Christine Broom on Wildlife
Well there aren’t very many rabbits about now because of the myxomatosis. We do have a few but not like we used to. Saying that, that’s not such a bad thing although I like to eat rabbit and of course today that’s unheard of but that’s what I used to do, eat a lot of it.
Birds, there aren’t many birds about and because I keep racing pigeons, I’m a little bit biased but the main reason we haven’t go t them is nothing to do with the way farmers farm the land. It is the birds of prey that are allowed to multiply with no restrictions.
So, for example, two days this week I’ve looked outside to see a hen sparrow hawk sat on my bird table and she has taken all my small birds and I have a list here of all the birds that have been here in the last two or three months. They’ve sadly, virtually all gone. We are inundated with peregrines round the Island. There’s probably at least 15 or 20 pairs and they will take any bird, so birds are sadly lacking.
We have quite a few pheasants here but they are put down by the Keepers that shoot the ground … that have got Shoots round here so there are very few native pheasants and the same with partridges. They’re put down by the Keepers, so yes it has changed.
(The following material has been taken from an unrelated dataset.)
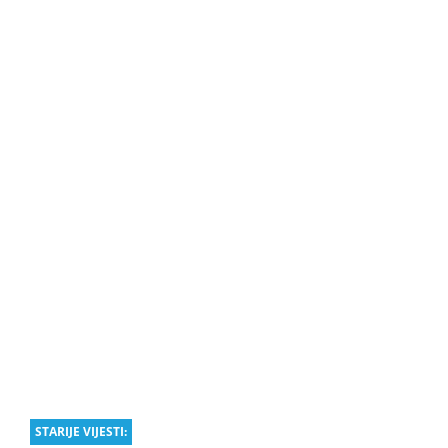
STARIJE VIJESTI:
There’s a lot less wildlife and sadly people that live in the country now, the type of people that live in the country have no interest in the country.
If I say to them for example, “There’s a pair of snipe in my moor” they’ll say, “What’s that?” when they were quite common birds and now are rare and I’m delighted when I see them. We’ve got kingfishers in the river. The River Yar runs through my farm. It rises at Bierley at Niton and it ends up at St Helens. Down in the river there’s kingfishers and I have apparently the highest stock density per yard or however they measured it by the Environment Agency of fish, so it has changed, animal and bird wise.